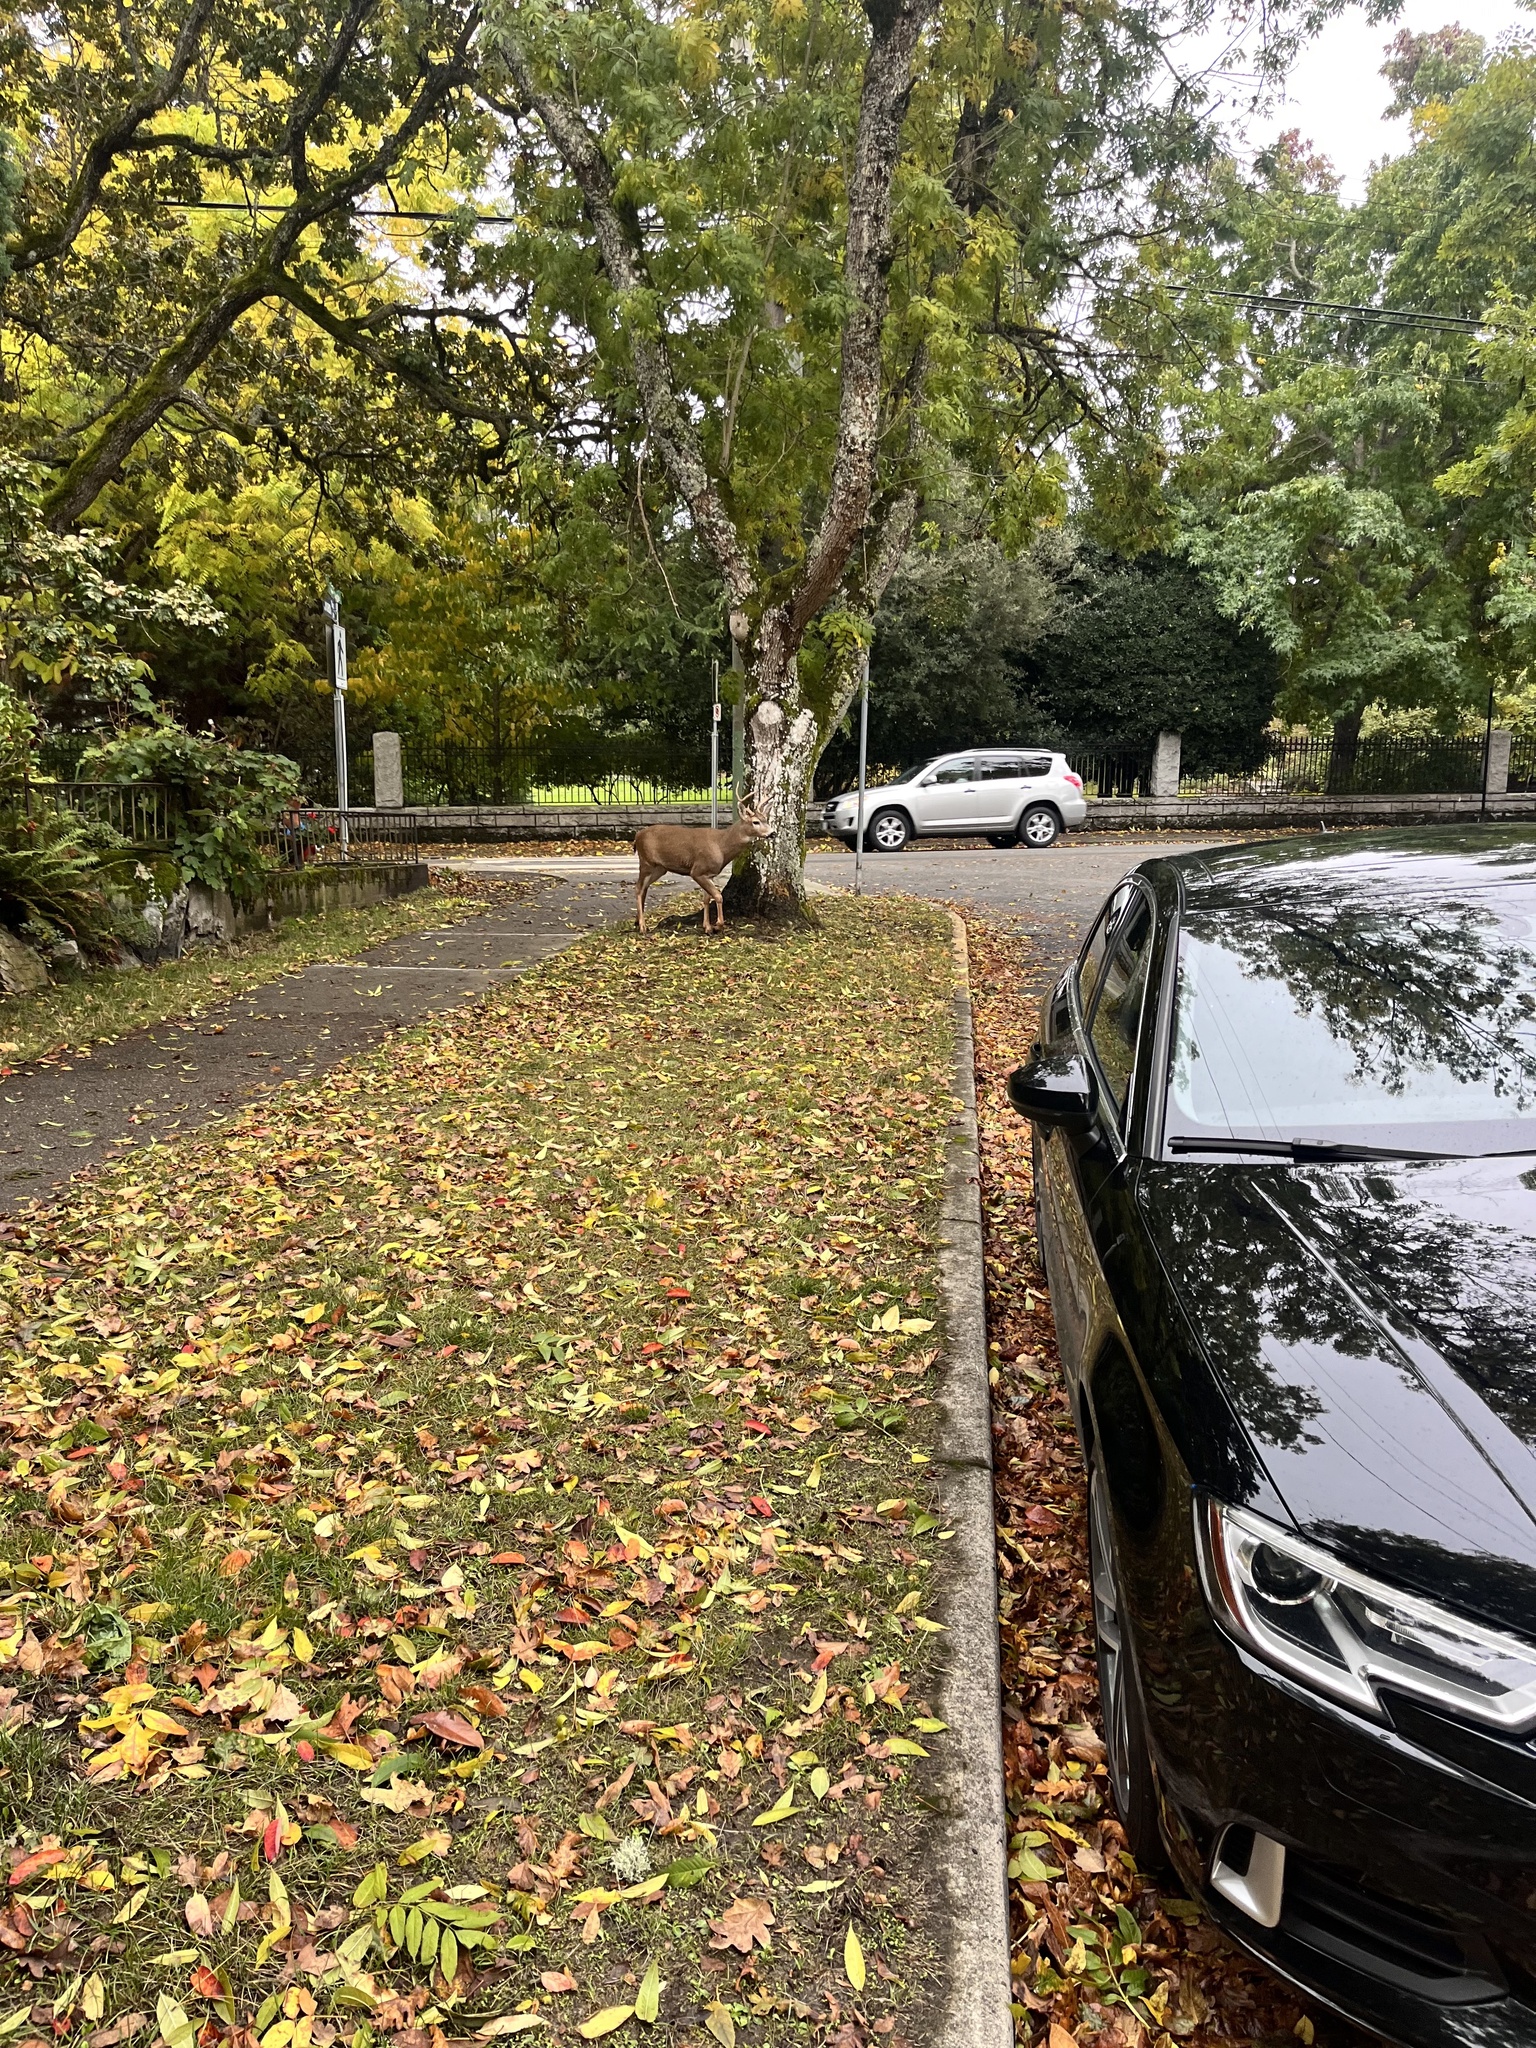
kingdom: Animalia
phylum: Chordata
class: Mammalia
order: Artiodactyla
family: Cervidae
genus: Odocoileus
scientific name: Odocoileus hemionus
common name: Mule deer
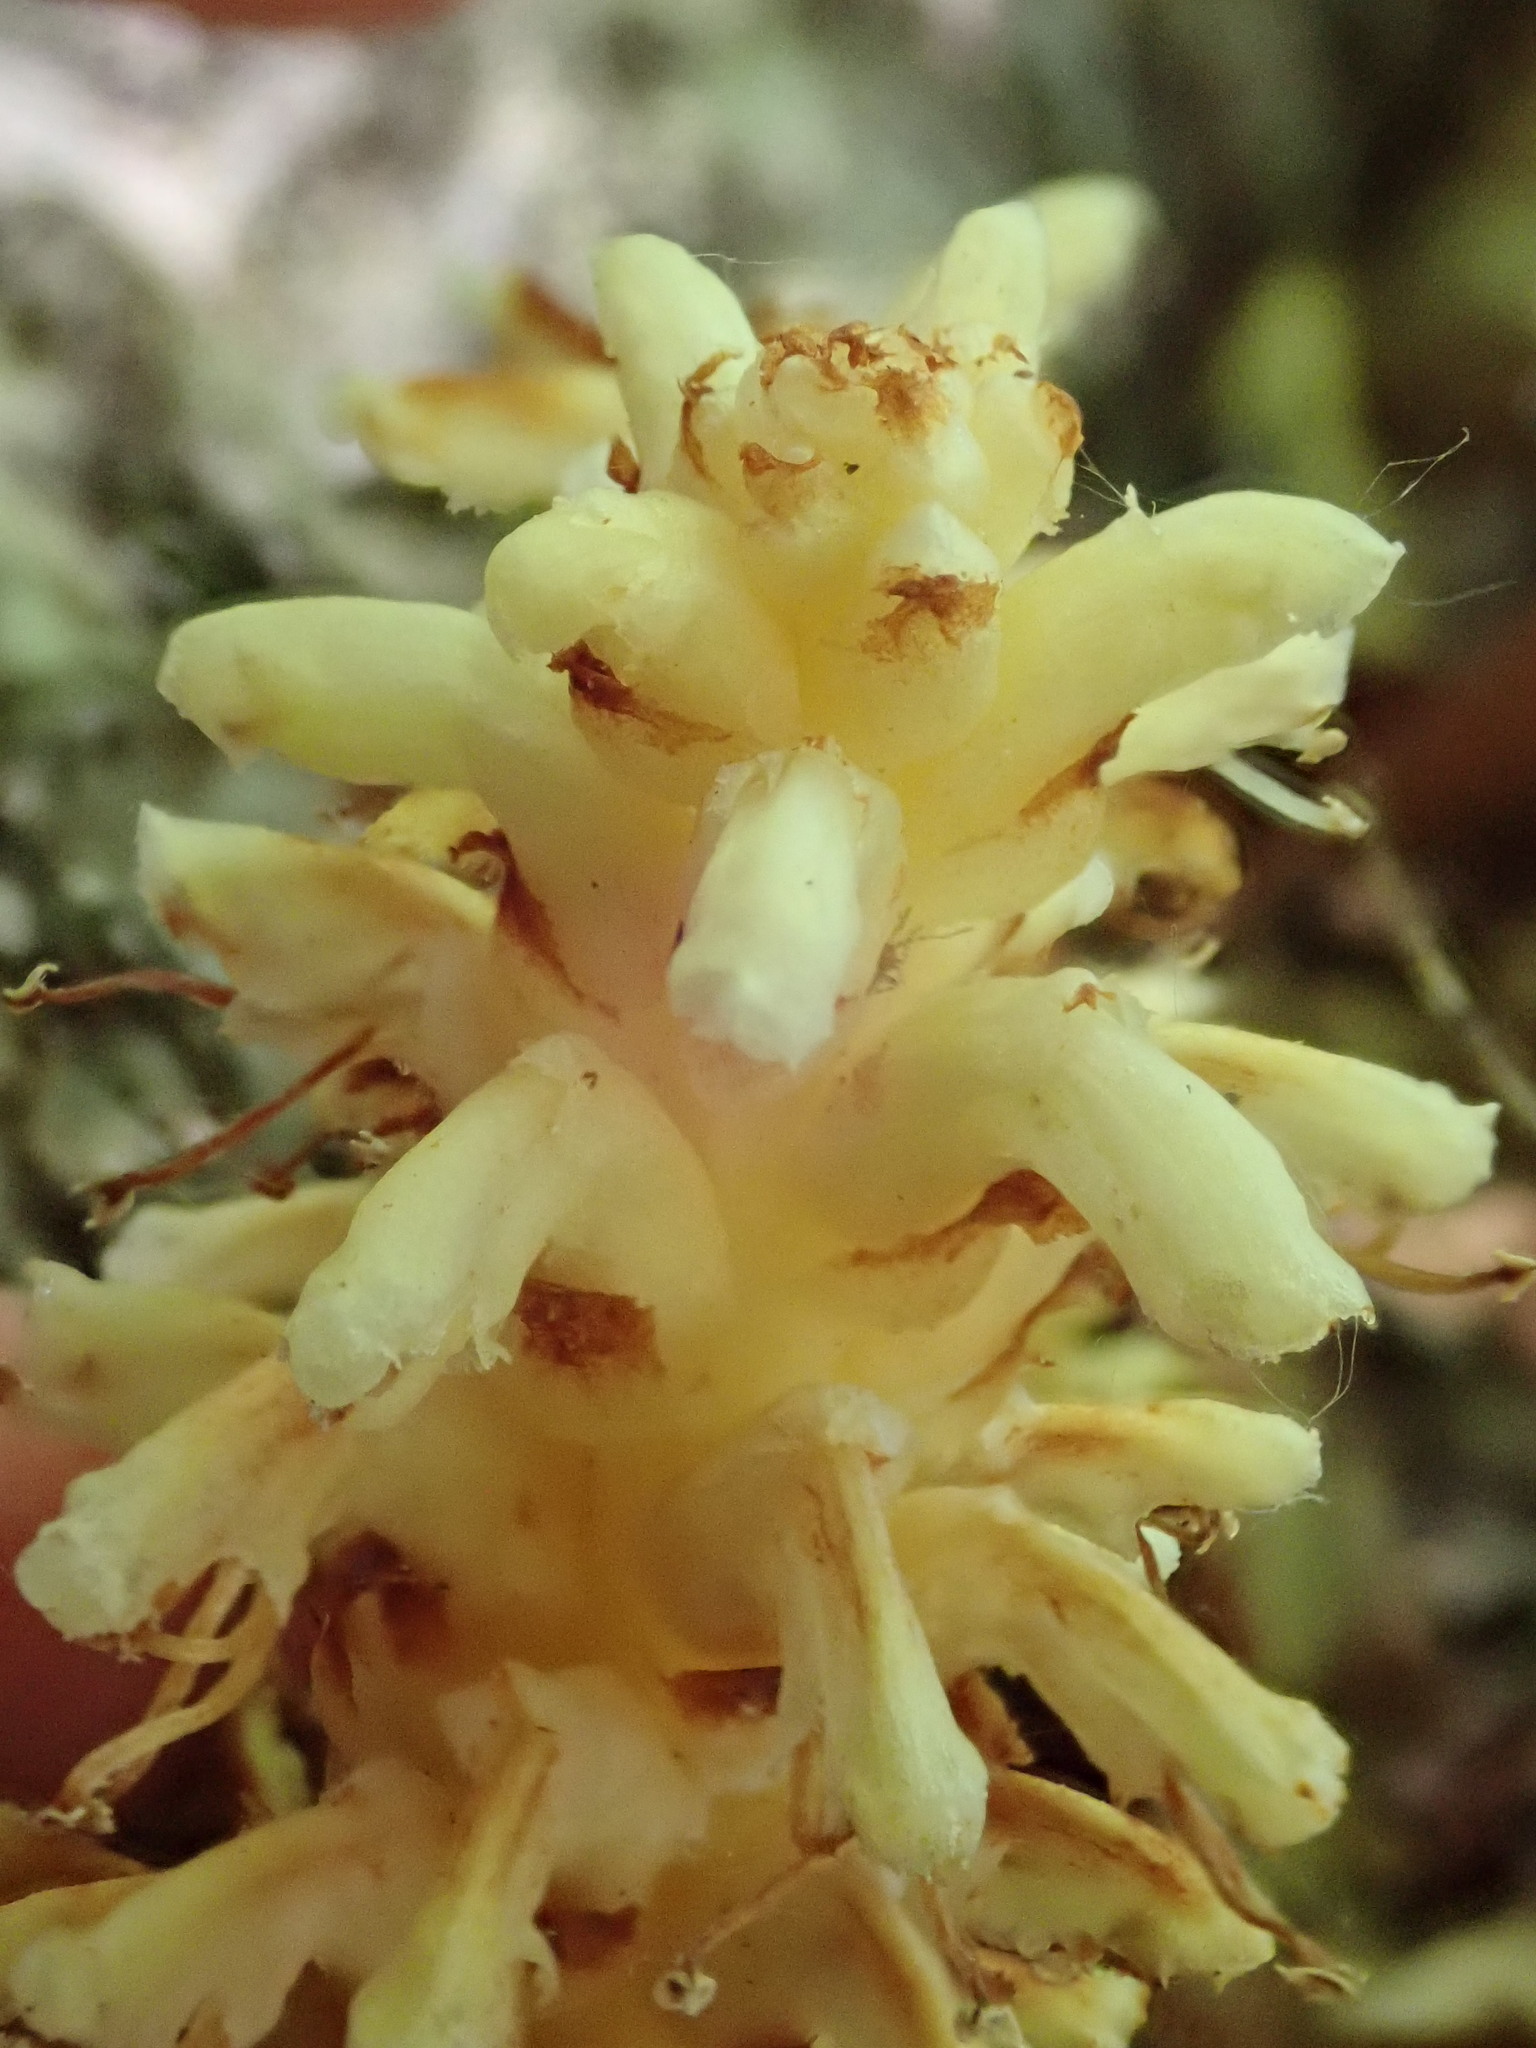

....

- Given request -
Render every line of the listing above as a JSON list of strings, one string per line, leaving out blank lines and the pictures.

- Written response -
[
  "kingdom: Animalia",
  "phylum: Chordata",
  "class: Mammalia",
  "order: Artiodactyla",
  "family: Cervidae",
  "genus: Odocoileus",
  "scientific name: Odocoileus hemionus",
  "common name: Mule deer"
]